En un tono urgente, Alckmin advirtió que ya se ha sobrepasado el límite para hacer promesas. "Se acabó el tiempo de las promesas. Cada fracción adicional de grado de calentamiento global representa vidas en riesgo, más desigualdad y más pérdidas para quienes menos han contribuido al problema.""Declaró que la COP30 debería inaugurar una década de resultados reales, en la que finalmente se empiecen a cumplir los objetivos debatidos."

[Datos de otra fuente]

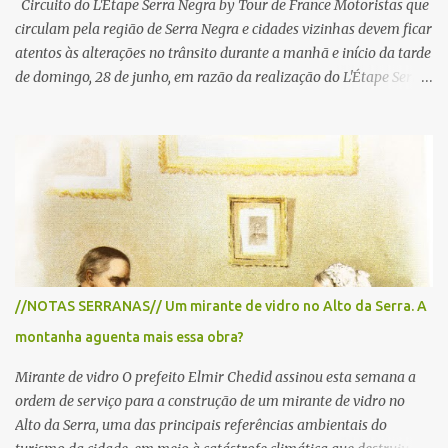
Circuito do L'Etape Serra Negra by Tour de France Motoristas que
circulam pela região de Serra Negra e cidades vizinhas devem ficar
atentos às alterações no trânsito durante a manhã e início da tarde
de domingo, 28 de junho, em razão da realização do L'Étape Serra
Negra by Tour de France presented by Nubank. Considerado o
principal circuito de ciclismo amador da América Latina, o evento
reunirá atletas de diferentes regiões do país e terá percursos
passando pelos municípios de Serra Negra, Amparo, Monte Alegre
do Sul, Lindoia e Socorro. Para garantir a segurança dos
participantes e do público, diversos trechos de rodovias e estradas
da região serão interditados temporariamente ao longo da prova.
A largada será na Rua Coronel Pedro Penteado, em Serra Negra,
para cerca de 2.000 ciclistas, às 6h30. De acordo com o
//NOTAS SERRANAS// Um mirante de vidro no Alto da Serra. A
cronograma da organização e de todas as prefeituras envolvidas,
montanha aguenta mais essa obra?
as interdições ocorrerão de forma programada e os trechos serão
reabertos gradativamente depois da pass...
Mirante de vidro O prefeito Elmir Chedid assinou esta semana a
ordem de serviço para a construção de um mirante de vidro no
Alto da Serra, uma das principais referências ambientais do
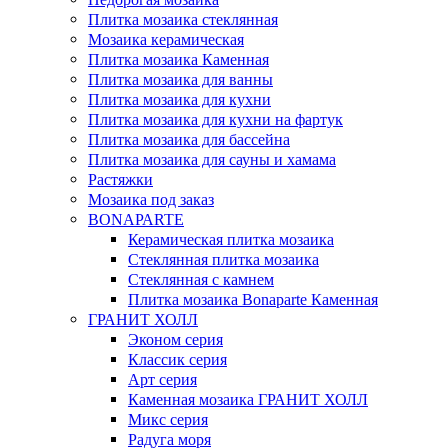
Плитка мозаика стеклянная
Мозаика керамическая
Плитка мозаика Каменная
Плитка мозаика для ванны
Плитка мозаика для кухни
Плитка мозаика для кухни на фартук
Плитка мозаика для бассейна
Плитка мозаика для сауны и хамама
Растяжки
Мозаика под заказ
BONAPARTE
Керамическая плитка мозаика
Стеклянная плитка мозаика
Стеклянная c камнем
Плитка мозаика Bonaparte Каменная
ГРАНИТ ХОЛЛ
Эконом серия
Классик серия
Арт серия
Каменная мозаика ГРАНИТ ХОЛЛ
Микс серия
Радуга моря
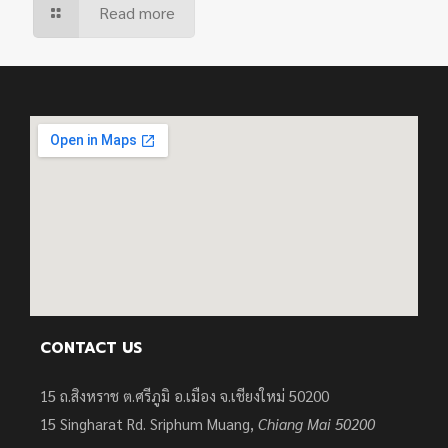
Read more
CONTACT US
15 ถ.สิงหราช ต.ศรีภูมิ อ.เมือง จ.เชียงใหม่ 50200
15
Singharat Rd. Sriphum Muang,
Chiang Mai 50200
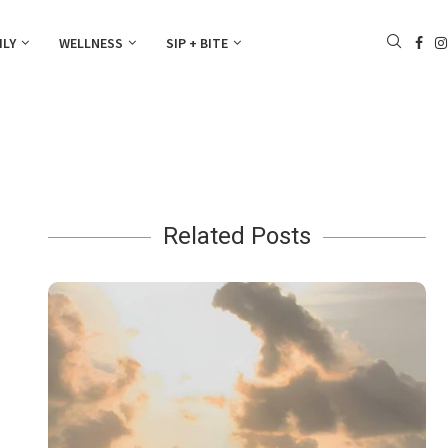
ILY
WELLNESS
SIP + BITE
Related Posts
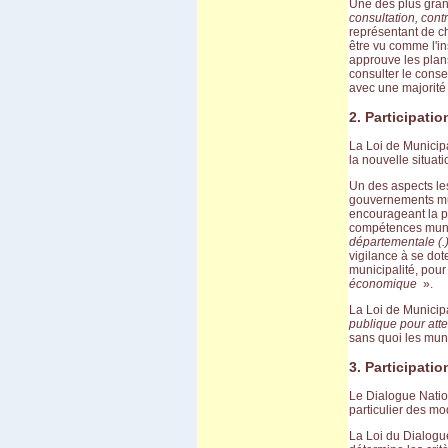
Une des plus gran
Carnaval d'Oruro
consultation, contr
Potosi
représentant de ch
March� de Tarabuco
être vu comme l'in
Cochabamba - Sucre
approuve les plans
Chapare
consulter le conse
Sivingani
avec une majorité 
Sehuencas
Vacas
2. Participati
Missions de Chiquitos
Pasorapa
La Loi de Municipa
Corani
la nouvelle situat
Japo
Un des aspects les
Toro Toro
gouvernements mun
Tiwanaku
encourageant la pa
El Campo
compétences muni
Vila Vila II
départementale (.
Incachaca
vigilance à se dot
Camino del Inca del Choro
municipalité, pou
Camino al Chapare
économique
».
Cliza
Rurrenabaque
La Loi de Municipal
Isla del Sol II
publique pour at
Sorata
sans quoi les muni
Salar d'Uyuni
3. Participati
Sud Lipez
Tupiza
Le Dialogue Natio
Sucre - Potosi
particulier des mo
3 semaines en Bolivie
Villa Tunari
La Loi du Dialogue
Chapare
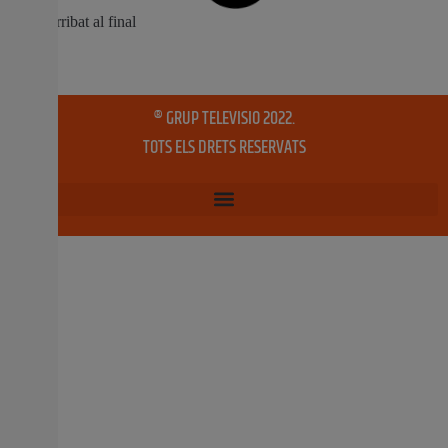
la Batlia de la corporació provincial per a resoldre la
convocatoria d’enguany del premi d’Arts Visuals
organitzat per l’àrea de Cultura de la Diputació Teresa
Lanceta resulta premiada per la seua trajectòria
artística, mentre que Patrícia Gómez i Maria
23 juny, 2022
No hi ha comentaris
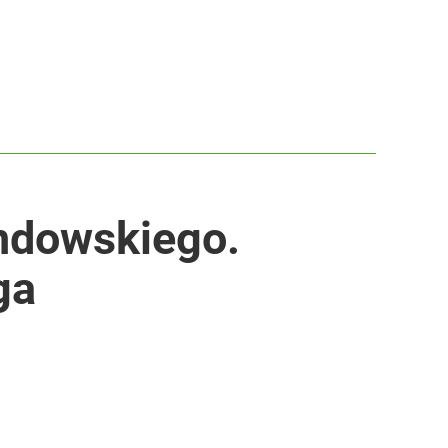
ndowskiego.
ga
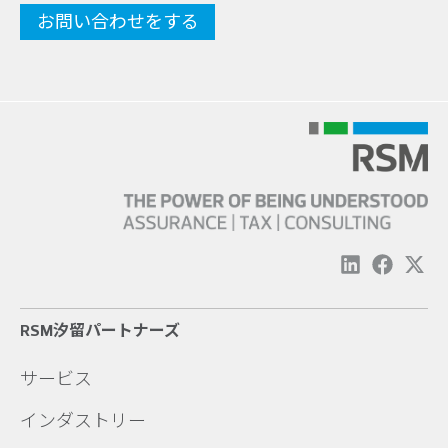
RSM汐留パートナーズ
サービス
インダストリー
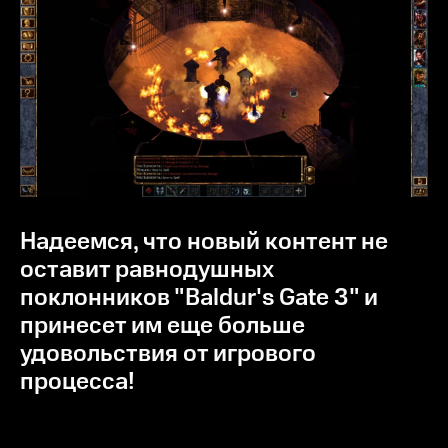
Надеемся, что новый контент не
оставит равнодушных
поклонников "Baldur's Gate 3" и
принесет им еще больше
удовольствия от игрового
процесса!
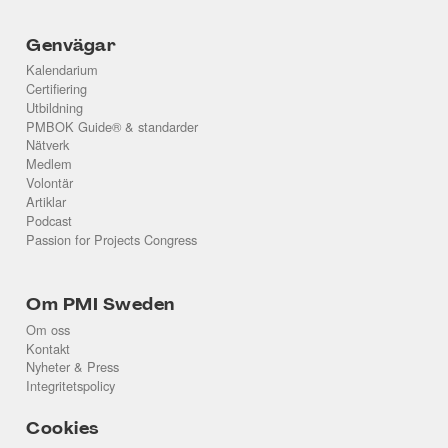
Genvägar
Kalendarium
Certifiering
Utbildning
PMBOK Guide® & standarder
Nätverk
Medlem
Volontär
Artiklar
Podcast
Passion for Projects Congress
Om PMI Sweden
Om oss
Kontakt
Nyheter & Press
Integritetspolicy
Cookies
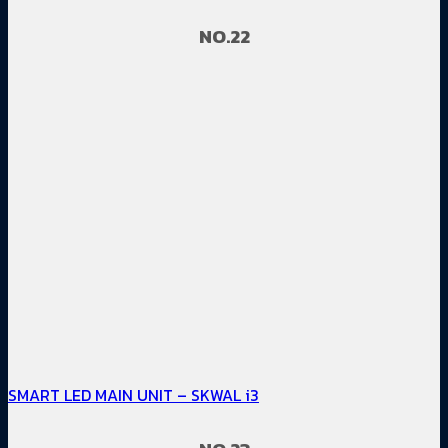
NO.22
SMART LED MAIN UNIT – SKWAL i3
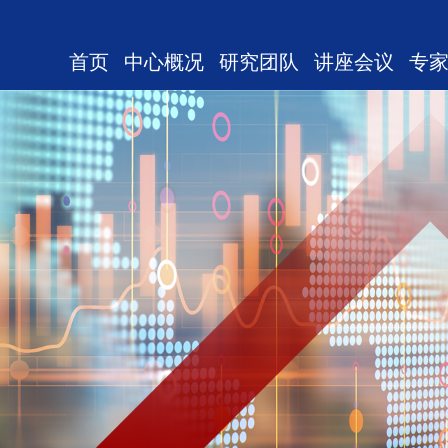
首页
中心概况
研究团队
讲座会议
专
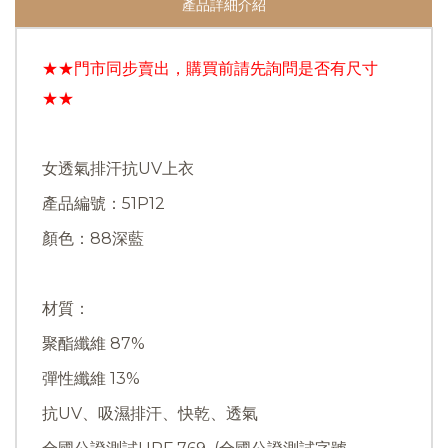
產品詳細介紹
★★門市同步賣出，購買前請先詢問是否有尺寸
★★
女透氣排汗抗UV上衣
產品編號：51P12
顏色：88深藍
材質：
聚酯纖維 87%
彈性纖維 13%
抗UV、吸濕排汗、快乾、透氣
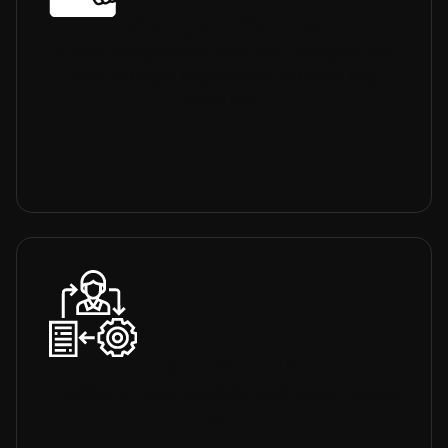
SÖZLEŞME YÖNETİMİ
Müşteri sözleşmelerini takip edin, sözleşme süre
bitimi yaklaşan müşterileriniz hakkında bilgi
sahibi olun.
TEKLİF YÖNETİMİ
Tekliflerinizi online gönderin, teklif onayını anında
alın.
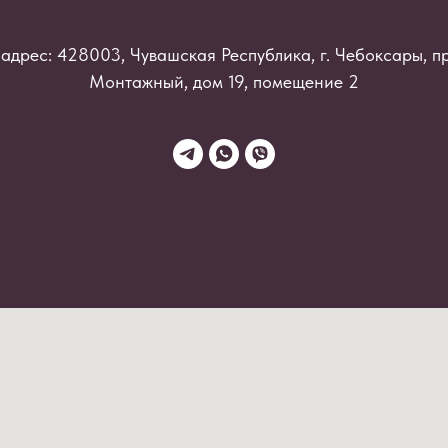
адрес: 428003, Чувашская Республика, г. Чебоксары, п
Монтажный, дом 19, помещение 2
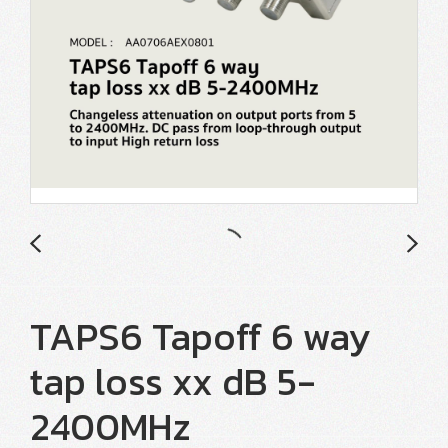
TAPS6 Tapoff 6 way
tap loss xx dB 5-
2400MHz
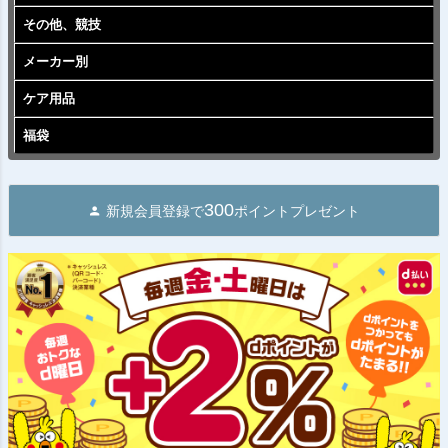
その他、競技
メーカー別
ケア用品
福袋
300
新規会員登録で
ポイントプレゼント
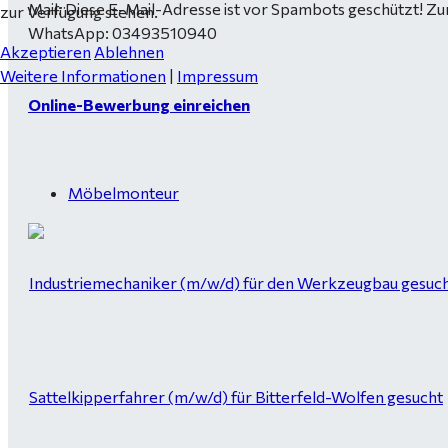
Mail:
Diese E-Mail-Adresse ist vor Spambots geschützt! Zur
zur Verfügung stehen.
WhatsApp: 03493510940
Akzeptieren
Ablehnen
Weitere Informationen
|
Impressum
Online-Bewerbung einreichen
Möbelmonteur
Industriemechaniker (m/w/d) für den Werkzeugbau gesucht
Sattelkipperfahrer (m/w/d) für Bitterfeld-Wolfen gesucht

El vicepresidente enumeró los avances de Brasil en materia de energías limpias, señalando que el país cuenta con la mayor matriz energética renovable entre las principales economías y es pionero en biocombustibles. Citó medidas recientes: "Este año, el gobierno del presidente Lula aumentó el contenido obligatorio de etanol en la gasolina al 30%, y también aumentó el contenido obligatorio de bioetanol en el diésel al 15%."También hizo hincapié en que la transición energética debería generar empleos, ingresos y desarrollo de manera inclusiva.
Al abordar la agenda ambiental, Alckmin reiteró su compromiso de erradicar la deforestación ilegal para 2030. Afirmó que el Fondo para la Conservación de los Bosques Tropicales ha movilizado miles de millones de dólares, creando nuevas posibilidades para unir la conservación, la economía verde y la justicia social. “Proteger el bosque es proteger a las personas, porque la vida humana y la naturaleza son inseparables.”, Ella dijo.
El vicepresidente abogó por soluciones en bioeconomía, descarbonización y mercados de carbono regulados, señalando que los mecanismos transparentes y acordados a nivel mundial pueden acelerar los resultados. También enfatizó la importancia de los pueblos forestales: "El conocimiento ancestral de estos pueblos es una de las formas más poderosas de inteligencia ecológica del planeta.".
A continuación, presentó el conjunto de propuestas que Brasil espera dejar como legado de la COP30. Entre ellas, destacó la necesidad de triplicar la capacidad de energía renovable y duplicar la eficiencia energética para 2030, señalando que la capacidad actual es solo la mitad de lo necesario. El Compromiso de Belém también prevé cuadruplicar el uso de combustibles sostenibles para 2035, con la adhesión ya de 25 países. Asimismo, mencionó una reducción del 50 % en la deforestación ilegal en Brasil y abogó por la expansión de iniciativas innovadoras, como TFFF.
Alckmin enumeró los pilares de este plan de acción integrado: valorar los bosques con un enfoque en la sociobioeconomía; restaurar las áreas degradadas; y la cooperación entre gobiernos, empresas y comunidades locales. "Solo mediante el esfuerzo colectivo lograremos cambiar mentalidades y realidades.", él afirmó.
También recordó que la presentación de las Contribuciones Determinadas a Nivel Nacional (NDC, por sus siglas en inglés) alineadas con el objetivo de 1,5 °C constituye una prueba del compromiso global. Citó el objetivo brasileño anunciado en la COP29: reducir las emisiones netas de gases de efecto invernadero entre un 59 % y un 67 % para 2035, en comparación con 2005, objetivo desarrollado en conjunto con la ministra Marina Silva.
El vicepresidente abogó por la integración de los sectores industrial y tecnológico en las estrategias de mitigación y adaptación, mencionando áreas como la descarbonización industrial, la economía circular, las fuentes de energía renovables y los nuevos materiales.
Finalmente, afirmó que la COP30 marca la transición de la negociación a la implementación. "Todos estamos aquí para transformar la ambición en resultados y buenas políticas públicas.""Dijo. Para concluir, reforzó la necesidad de unidad global en torno a la responsabilidad compartida." “Invito a los líderes aquí presentes a actuar con ese mismo sentido de urgencia, pragmatismo y esperanza. El momento de actuar es ahora.”, Él concluyó.